組織のつながりや全体のバランスがくずれるので、一部分だけでなく全体をトレーニングすることが重要と言われています。
視野を広げてみると、筋トレしかしない人はストレッチ、ストレッチしかしない人は有酸素運動、有酸素運動しかしない人は筋トレをしてみるなど、トレーニングの種類にも言えることになります。
さらに
・視覚
・聴覚
・触覚
・前庭覚
・固有覚
といった感覚刺激も変えてあげ、偏りをなくすことがポイントです。
⑥反復性(継続性)
どんなに頑張って目的を達成したとしても、トレーニングをやめてしまえばもとに戻ってしまいます。
トレーニングをはじめるときは、やる気に満ち溢れ最高なトレーニングスケジュールを組みがちです。
そのスケジュールを一生こなせるのであれば問題ありませんが、多くの人が時間の経過とともにやる気は下がりトレーニングをやめてしまいます。
2週間でマイナス10kgなど短期的に結果をだしてやめてしまうより(イベントや試合があるなど短期的な目標がある場合は別ですが)時間がかかっても、一生続けられる方が身体には負担が少なく目的に近づきます。
一般の人のトレーニングプログラムは理想的なスケジュールではなく、クライアントのライフスタイルや性格などを考慮し、確実に行える強度・頻度を設定することがおすすめです。
⑦意識性
トレーニングを行う際、何を意識させるか?重要となってきます。
例えば
・筋肉を大きくしたい場合は、トレーニング時に収縮する筋肉を意識させる
・下半身のトレーニング中、首や肩など過緊張してしまう場合は、力が入らないように意識させる
・動作を修正したい場合は、扱っている器具の軌道・身体の軌道を意識させる
など、目的によって意識させることを決めます。
内容によっては、意識させるではなく・イメージさせてもいいでしょう。
例 背臥位で脚をあげる動作(SLR)
股関節屈曲動作で股関節に意識があると大腿直筋や大腿筋膜張筋を使いつまりを感じやすくなります。

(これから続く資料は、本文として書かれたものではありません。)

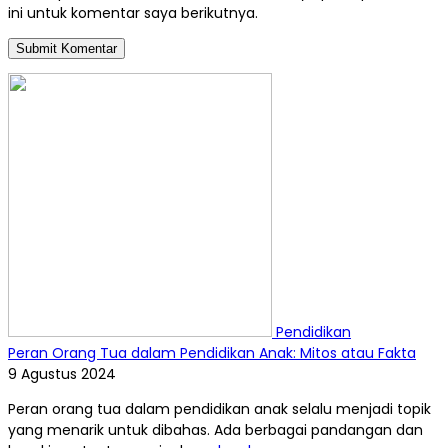
ini untuk komentar saya berikutnya.
Pendidikan
Peran Orang Tua dalam Pendidikan Anak: Mitos atau Fakta
9 Agustus 2024
Peran orang tua dalam pendidikan anak selalu menjadi topik
yang menarik untuk dibahas. Ada berbagai pandangan dan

意識を鳩尾あたりから脚をあげるように意識をもってもらうと(腸腰筋へシフト)、つまりがなくなることがあります。
意識がかわることで使われる組織がかわります。
この場合、足部に意識をもたせる・脚の長さを円運動の半径とすると半径が長くなるように動作を行ってもらうなど、クライアントがやりやすくなる提案をしましょう。
⑧個別性
体力レベル・目的が同じ人に、同じメニューを行っても効果が同じになるとはかぎりません。
クライアント1人1人に最適になるように微調整をする必要があります。
例
臀部・ハムストリングスの強化としてヒップリフトを選択。
当然、クライアントもその部位を使っている感覚があると思っていたが、聞いてみるとその部位を使う感覚はないとの返答。

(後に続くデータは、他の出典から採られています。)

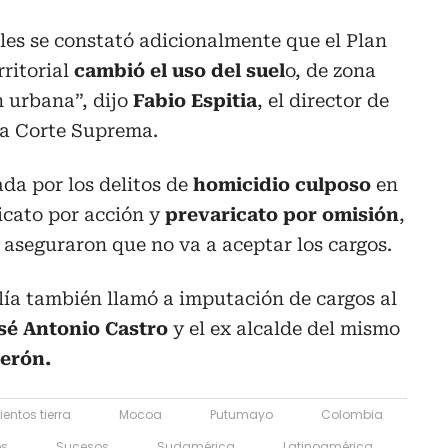
ales se constató adicionalmente que el Plan
ritorial
cambió el uso del suel
o, de zona
n urbana”, dijo
Fabio Espitia
, el director de
 la Corte Suprema.
da por los delitos de
homicidio culposo
en
icato por acción y
prevaricato por omisión
,
 aseguraron que no va a aceptar los cargos.
lía también llamó a imputación de cargos al
sé Antonio Castro
y el ex alcalde del mismo
Cerón.
entos tierra
Mocoa
Putumayo
Colombia
es
Sucesos
Sudamérica
Latinoamérica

足の置く位置・幅、骨盤をあげる高さなど修正する必要があります。
このように、この種目ではここが鍛えられるはずだと思い込んでしまい、実際は違う部位が鍛えれてしまうといったことが現場ではよくおきます。
先入観をすて、クライアントによって最適なメニューを提供することが重要です。
まとめ
前回と今回でトレーニングの原理原則8つについて解説をしました。
トレーニングの効果を出すために
・一生継続できる長期的視点を持つこと
・負荷は定期的に見直すこと
・偏らず様々な感覚に刺激を与えること
が重要となってきます。
短期間で身体がかわるといった内容に惑わされることなく原理原則にそってトレーニングを行いましょう。